Developer: Microsoft Approach: Multi-turn orchestration with automated scoring. PyRIT automates the attacker side of the conversation and uses a judge model to score outcomes.

Key capabilities:

Orchestrators that manage multi-turn attack sequences
Automated objective scoring using judge models
Memory management for tracking attack progress
Support for multi-modal attacks (text, image)

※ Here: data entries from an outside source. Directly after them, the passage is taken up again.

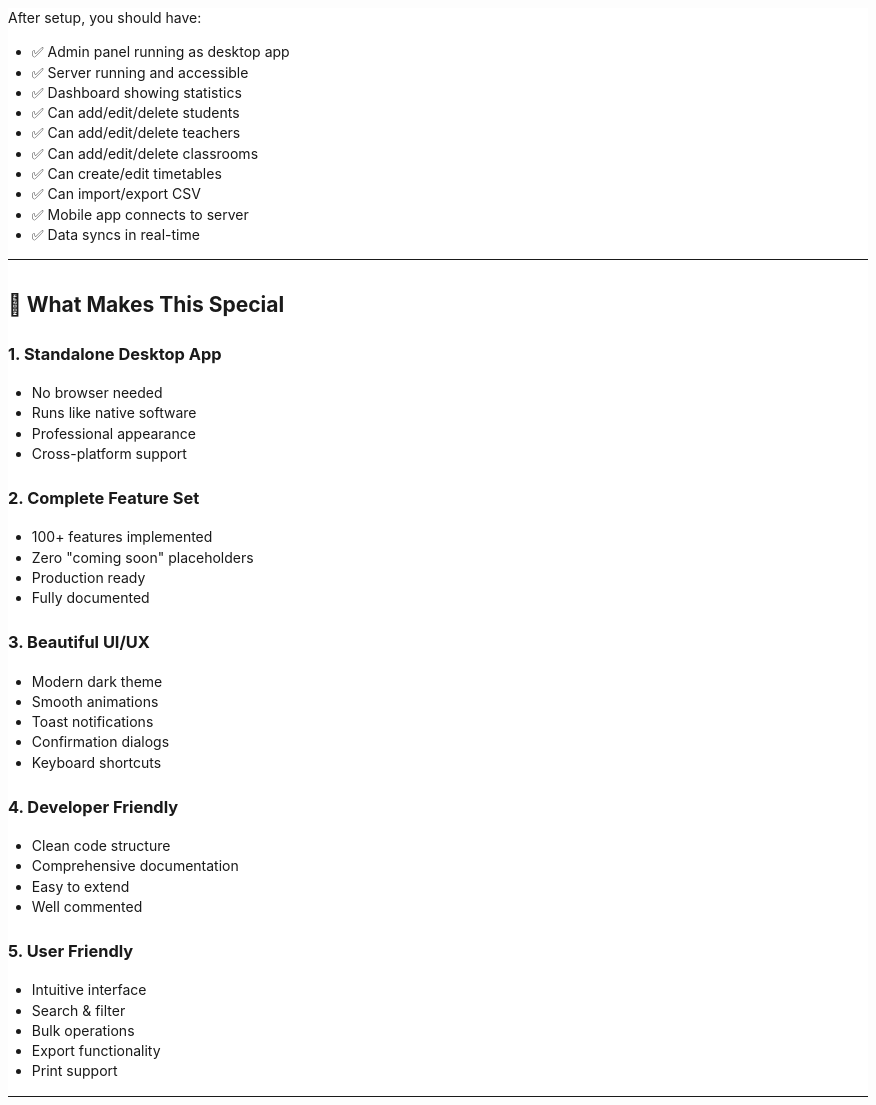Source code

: After setup, you should have:
- ✅ Admin panel running as desktop app
- ✅ Server running and accessible
- ✅ Dashboard showing statistics
- ✅ Can add/edit/delete students
- ✅ Can add/edit/delete teachers
- ✅ Can add/edit/delete classrooms
- ✅ Can create/edit timetables
- ✅ Can import/export CSV
- ✅ Mobile app connects to server
- ✅ Data syncs in real-time

---

## 🎊 What Makes This Special

### 1. **Standalone Desktop App**
- No browser needed
- Runs like native software
- Professional appearance
- Cross-platform support

### 2. **Complete Feature Set**
- 100+ features implemented
- Zero "coming soon" placeholders
- Production ready
- Fully documented

### 3. **Beautiful UI/UX**
- Modern dark theme
- Smooth animations
- Toast notifications
- Confirmation dialogs
- Keyboard shortcuts

### 4. **Developer Friendly**
- Clean code structure
- Comprehensive documentation
- Easy to extend
- Well commented

### 5. **User Friendly**
- Intuitive interface
- Search & filter
- Bulk operations
- Export functionality
- Print support

---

Best for: Automated multi-turn red teaming at scale. When you need to run thousands of adversarial conversations without manual effort.

Comparison Matrix

| Feature | Chainbreaker | Garak | PyRIT | |---------|-------------|-------|-------| | Multi-turn attacks | Primary focus | Limited | Yes | | Naturalistic framing | Yes | No | Partial | | Breadth of probes | Focused | Extensive | Moderate | | Automated scoring | ASB Benchmark | Detector-based | Judge model | | Custom payloads | Yes | Plugin system | Orchestrator | | MCP-specific testing | Yes | No | No | | Compliance mapping | OWASP, EU AI Act | OWASP | OWASP |

Using Them Together

These tools are complementary. A thorough red team exercise might:

Run Garak for broad vulnerability scanning (find the obvious holes)
Run Chainbreaker for deep multi-turn evaluation (find the behavioral vulnerabilities)
Use PyRIT for scaled automated testing of specific scenarios identified in steps 1 and 2

No single tool covers the entire attack surface. Layer them for coverage.